Pay rates increased 4.4 percent on average among the 293 West Michigan employers responding to this year’s survey conducted by The Employers’ Association in Cascade Township. That’s a higher rate than the organization’s annual survey found for years and is more than double the increases from last year in which 251 employers’ pay raises averaged 2 percent.
The larger raises for 2021 reflect the tight labor market and worker shortage, and how employers have been providing higher compensation to retain and attract staff, said Maggie McPhee, manager of research and information for The Employers’ Association.
The results from the 2021 wage and salary survey “were not a shocker,” given the labor market employers are facing, McPhee said.
“It’s been a while since we had 4-percent increases,” she said. “It’s more of a: ‘We have to do something for retention and recruitment, and this is what we’re doing.’ They have to make a change, and they’ve had to get as creative as they can. They’ve had to increase wages, and they’ve had to change benefit plans and the features of their plans.”
In addition to pay increases, some employers have reduced the eligibility time for receiving health benefits to attract new employers — from 90 days to 30 days, or even to their starting day, McPhee said.
A brief survey that The Employers’ Association conducted at midyear indicated flexibility in work schedules and benefit eligibility were the two biggest areas where employers were making changes to retain and recruit workers. Michigan’s present labor market features a workforce that remains below pre-pandemic levels.
The Michigan Department of Technology, Management and Budget recently reported the statewide civilian workforce that was 4.75 million people in October remained 96,000 people lower than a year earlier. The labor force was 276,000 people, or 5.8 percent, below February 2020, just prior to the COVID-19 pandemic’s onset in Michigan.
Michigan’s unemployment rate in October was 6.1 percent, compared to 8.1 percent a year ago. The state’s unemployment report noted that all major sectors added 38,000 payroll jobs in October, which was the second-highest monthly total in 2021 since February and the sixth straight month of improving employment numbers.
Who’s making more
The 2021 wage and salary survey by The Employers’ Association covered 348 jobs from 18 major employment categories. Nearly half of the respondents were small businesses with one to 99 employees. Another 30 percent employed 100 to 249 people, and 14 percent employed 250 to 499 people.
In a handful of specific job titles that The Employers’ Association released publicly from the 2021 wage survey, Level III buyers scored the largest raises this year at an average of 8.8 percent to an annual pay rate of $78,896.

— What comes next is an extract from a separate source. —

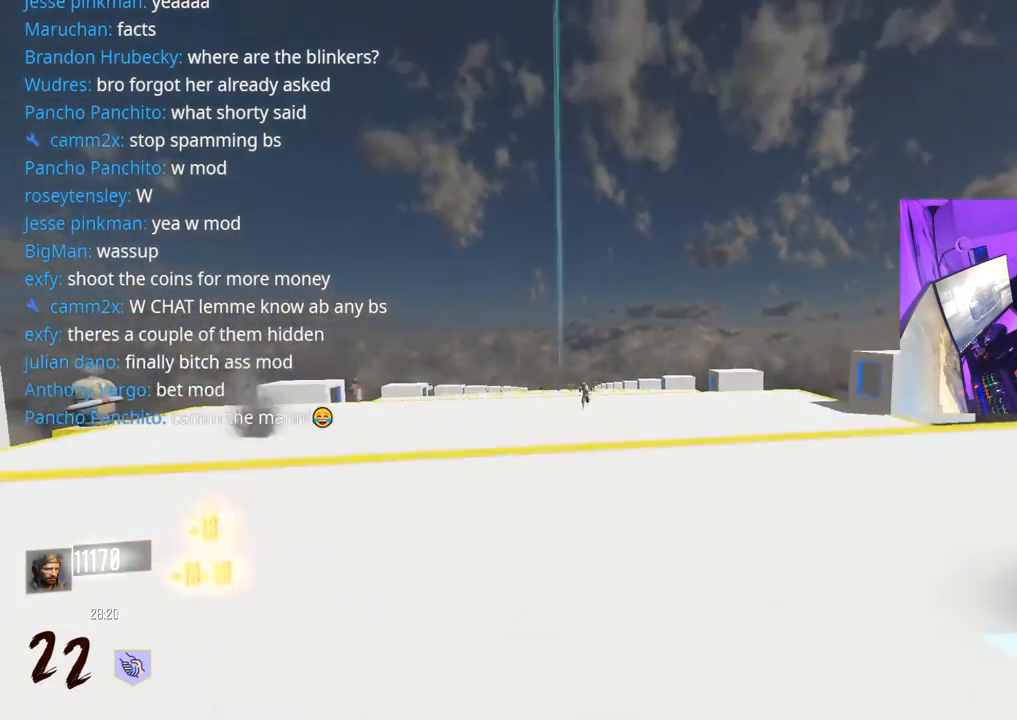
{"buttons": ["L2"], "left_stick": "up-right", "right_stick": "center", "events": [[83, "right_stick", "left"], [183, "right_stick", "center"], [300, "L2", "down"], [383, "left_stick", "up-right"]]}
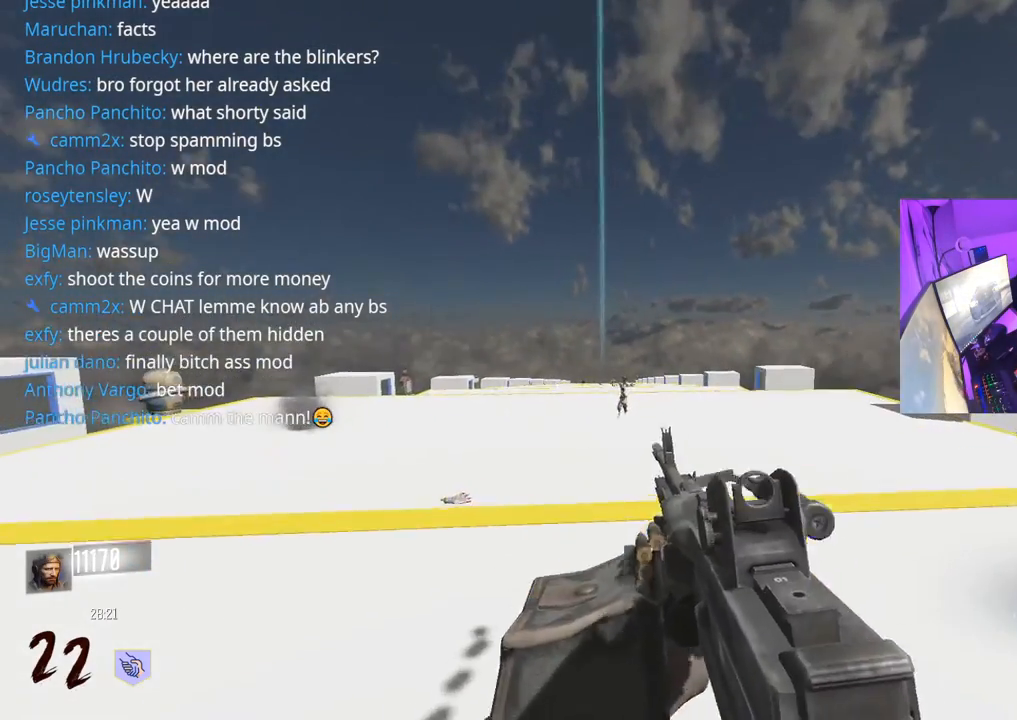
{"buttons": ["L2"], "left_stick": "center", "right_stick": "down", "events": [[83, "left_stick", "up-left"], [83, "right_stick", "down"], [217, "right_stick", "center"], [300, "left_stick", "center"], [367, "right_stick", "down"], [383, "left_stick", "left"], [467, "left_stick", "center"]]}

The large increase for buyers who’ve been coping with supply shortages and supply-chain bottlenecks this year “doesn’t surprise me,” McPhee said.
“They’re the ones that are doing the supply-chain issues and they’re making it work,” she said. “They have to find that product somewhere, and if they’re doing a good job, then that’s what’s happening.”
In other job classifications, general sales managers averaged 6.4-percent pay raises this year to $113,798, and accountant II positions received 6.6-percent raises on average to $62,266.
Pay raises for tool and die makers averaged 3.8 percent, bringing their compensation to $31.23 an hour.
Applications developer/programmer II positions averaged 2.6-percent pay raises for a $91,060 annual salary, and 2.9 percent for administrative assistant II jobs, to $44,773, according to The Employers’ Association.
Several national surveys and research reports have pegged 2021 pays raises across the U.S. at 3 percent or slightly higher. Similar pay adjustments are projected for 2022.
Consulting firm Willis Towers Watson and The Conference Board each forecast 3-percent average pay raises across the U.S. in 2022. The Economic Research Institute predicts average pay raises of 3.4 percent nationally for next year.